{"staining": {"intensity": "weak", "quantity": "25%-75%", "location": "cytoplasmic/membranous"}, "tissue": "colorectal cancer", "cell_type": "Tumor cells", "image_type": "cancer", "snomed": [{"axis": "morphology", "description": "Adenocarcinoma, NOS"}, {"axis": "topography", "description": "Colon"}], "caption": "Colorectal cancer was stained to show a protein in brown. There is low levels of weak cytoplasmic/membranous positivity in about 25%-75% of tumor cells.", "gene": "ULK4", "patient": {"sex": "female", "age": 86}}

********

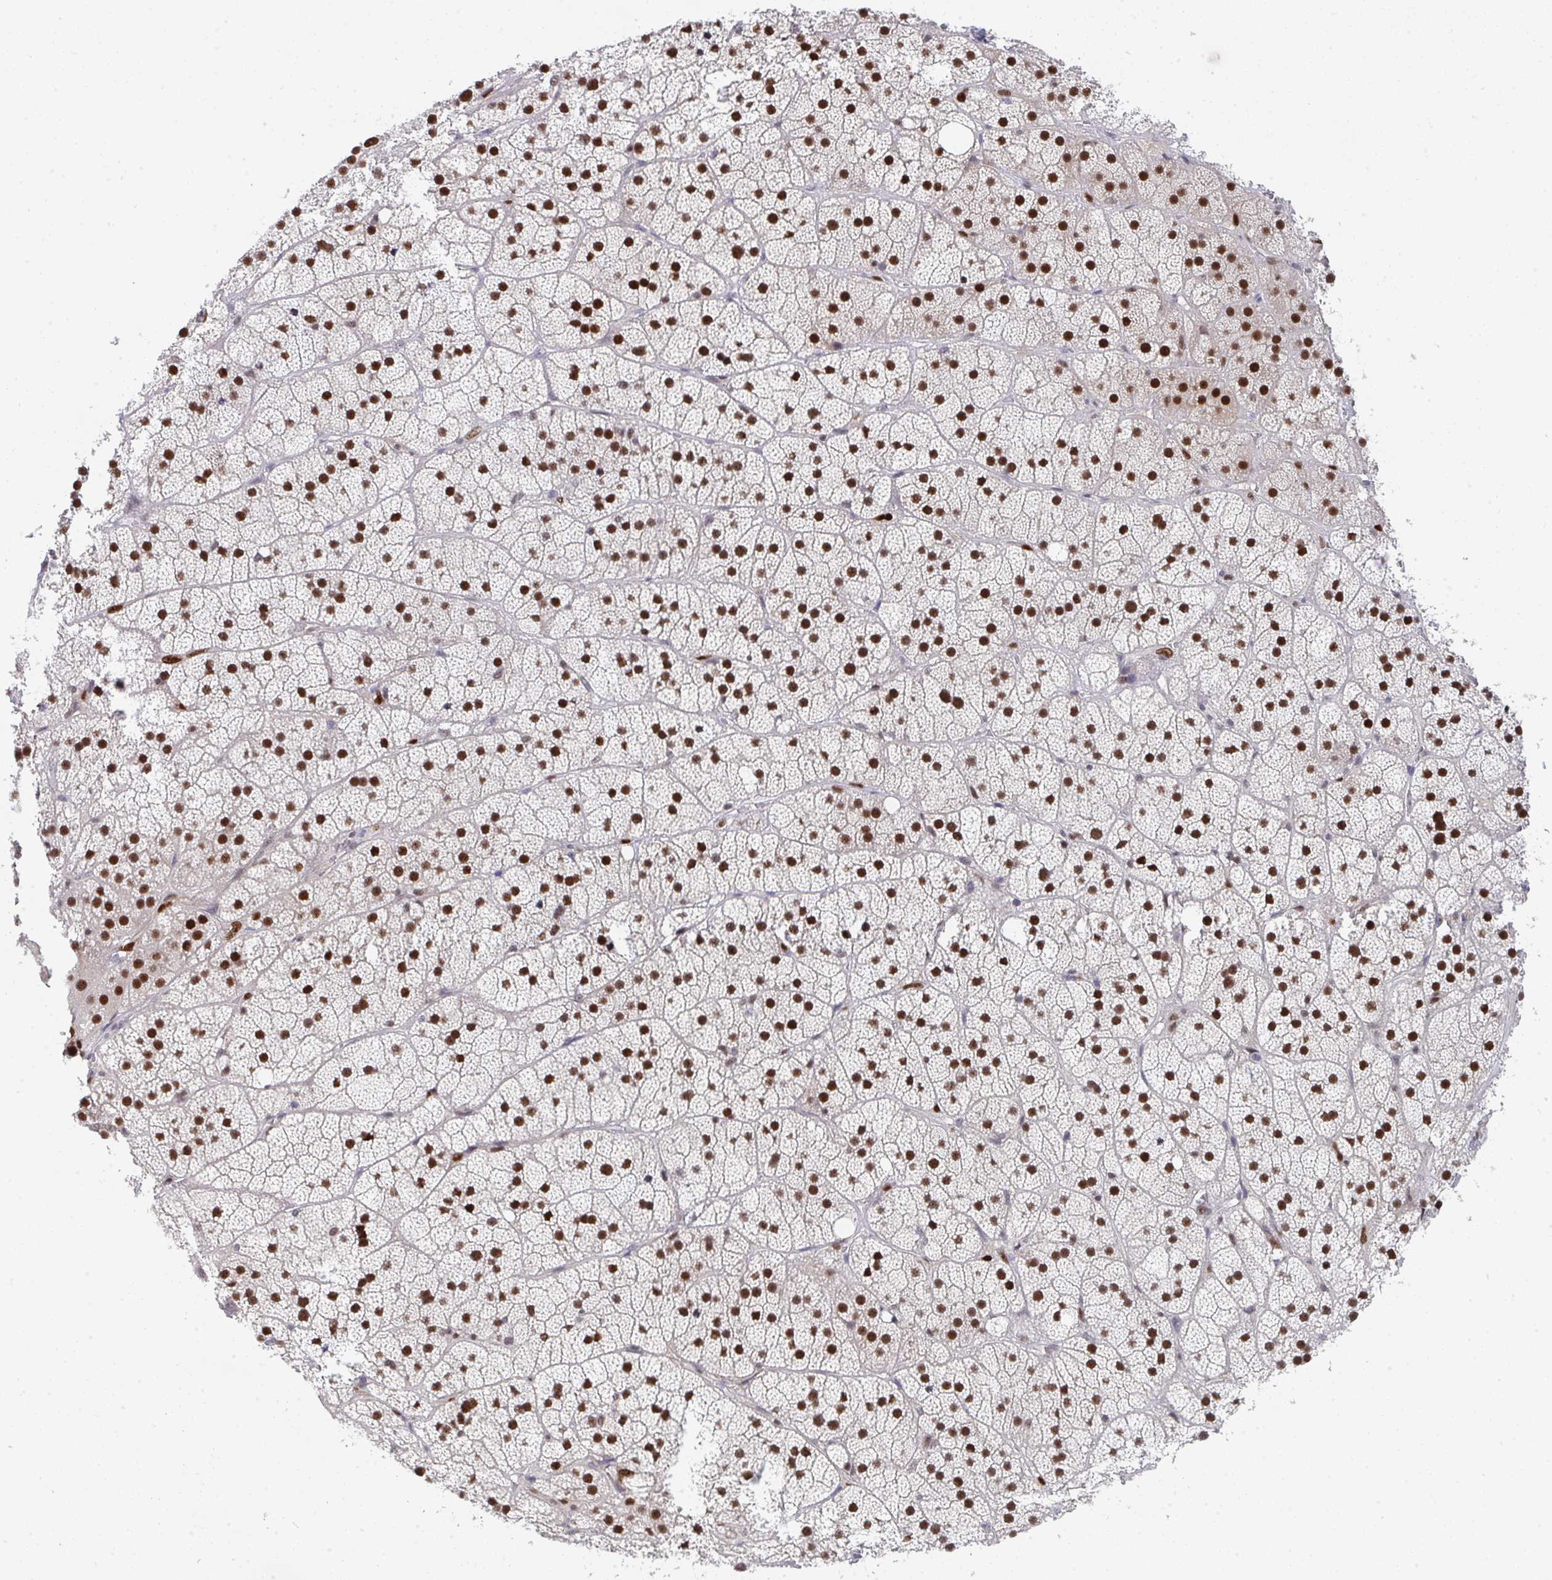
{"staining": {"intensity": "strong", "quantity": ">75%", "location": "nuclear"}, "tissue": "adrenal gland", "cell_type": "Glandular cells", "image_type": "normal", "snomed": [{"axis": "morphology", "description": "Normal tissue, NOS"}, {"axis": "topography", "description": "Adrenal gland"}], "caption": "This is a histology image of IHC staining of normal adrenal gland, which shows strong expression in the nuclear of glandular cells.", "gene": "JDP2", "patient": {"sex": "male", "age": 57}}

********

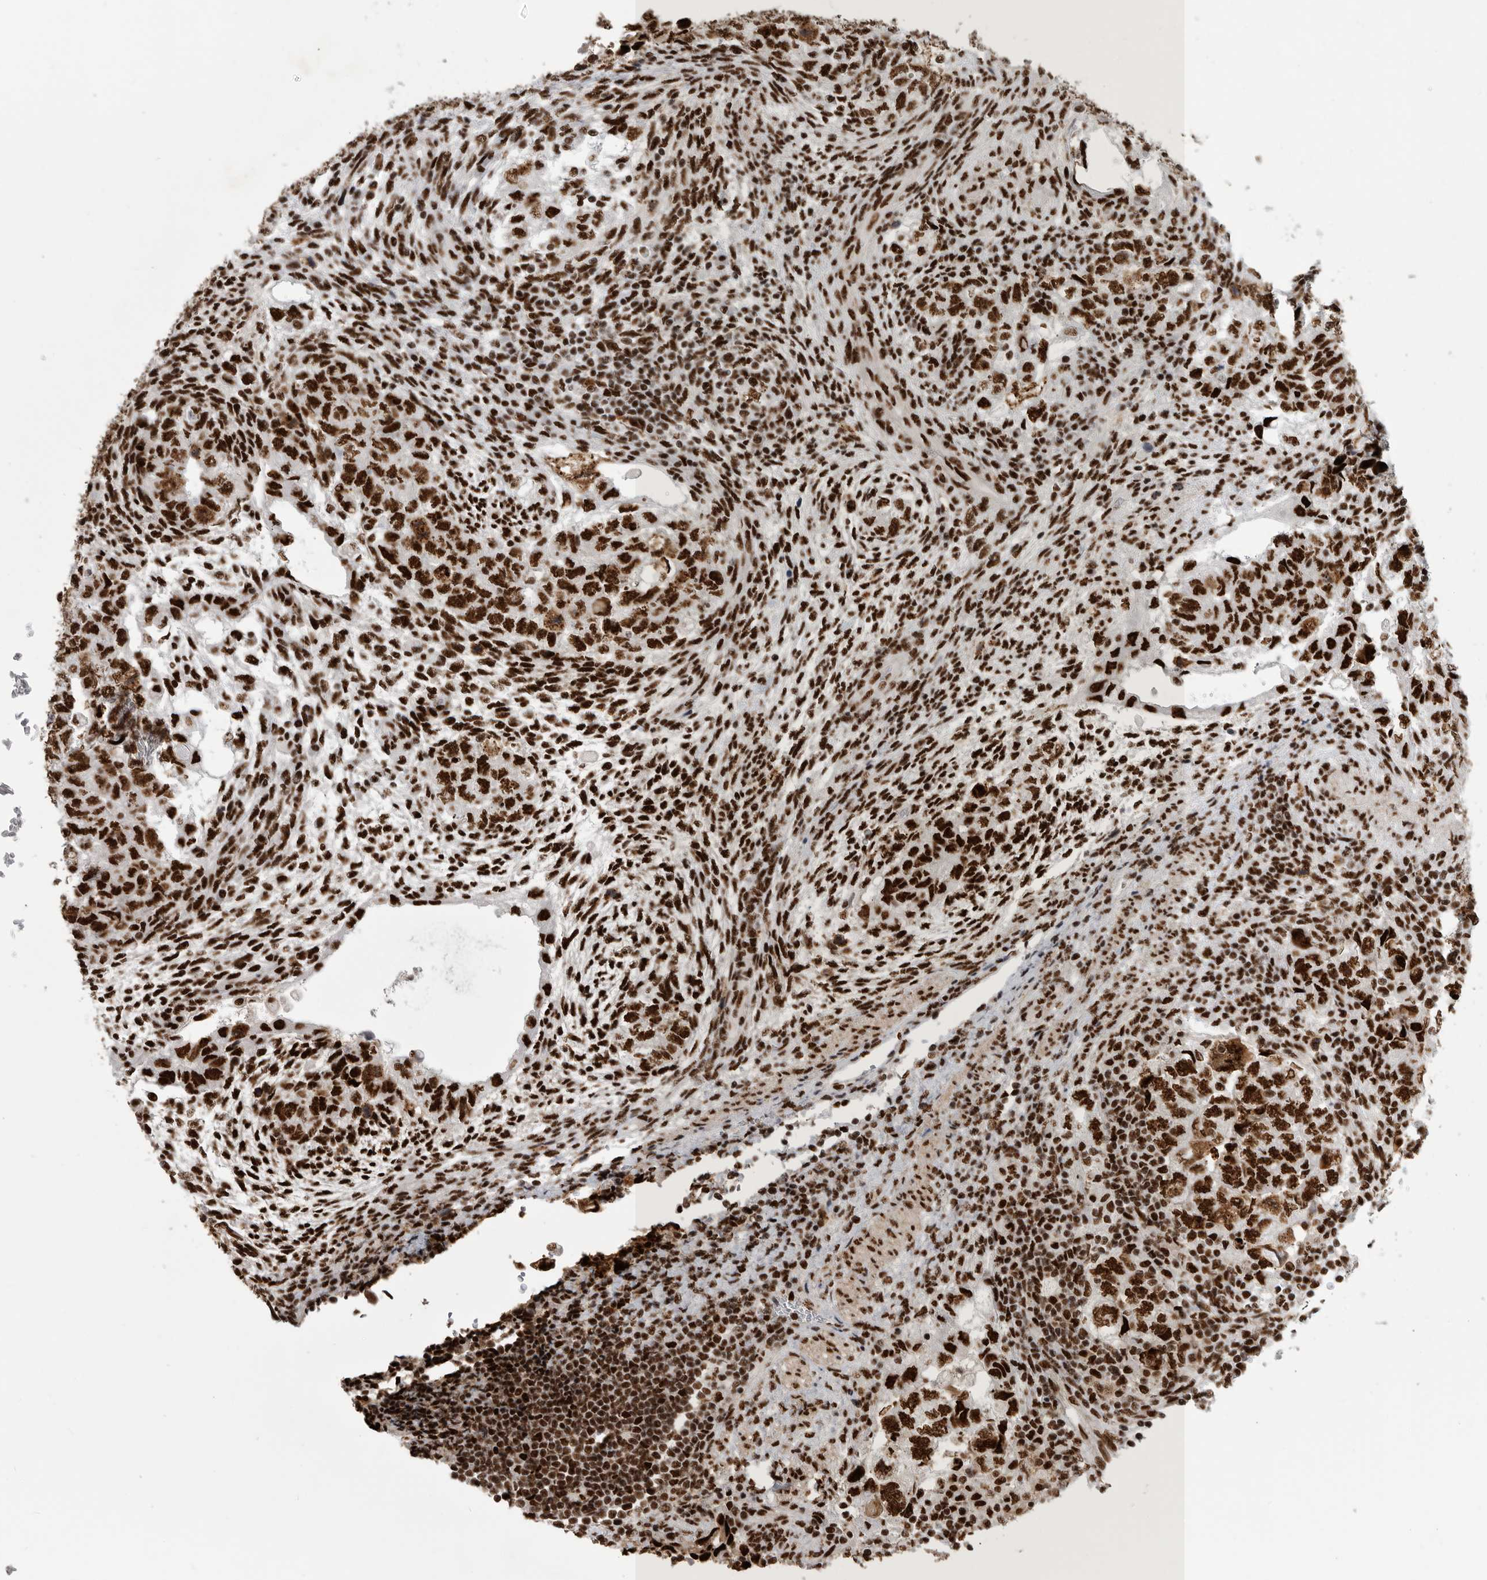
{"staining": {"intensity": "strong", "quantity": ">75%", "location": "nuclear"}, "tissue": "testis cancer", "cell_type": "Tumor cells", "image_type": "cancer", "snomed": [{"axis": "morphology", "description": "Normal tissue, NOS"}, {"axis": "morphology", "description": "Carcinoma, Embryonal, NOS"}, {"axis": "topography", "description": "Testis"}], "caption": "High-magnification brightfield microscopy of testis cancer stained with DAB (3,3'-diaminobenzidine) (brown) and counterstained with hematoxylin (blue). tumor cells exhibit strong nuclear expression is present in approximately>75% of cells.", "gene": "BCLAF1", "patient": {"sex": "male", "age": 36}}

********

• _REQUIREMENT_
What is needed is the count of lines in the records that include the word "Tumor", with no other text.

• _WRITTEN ANSWER_
2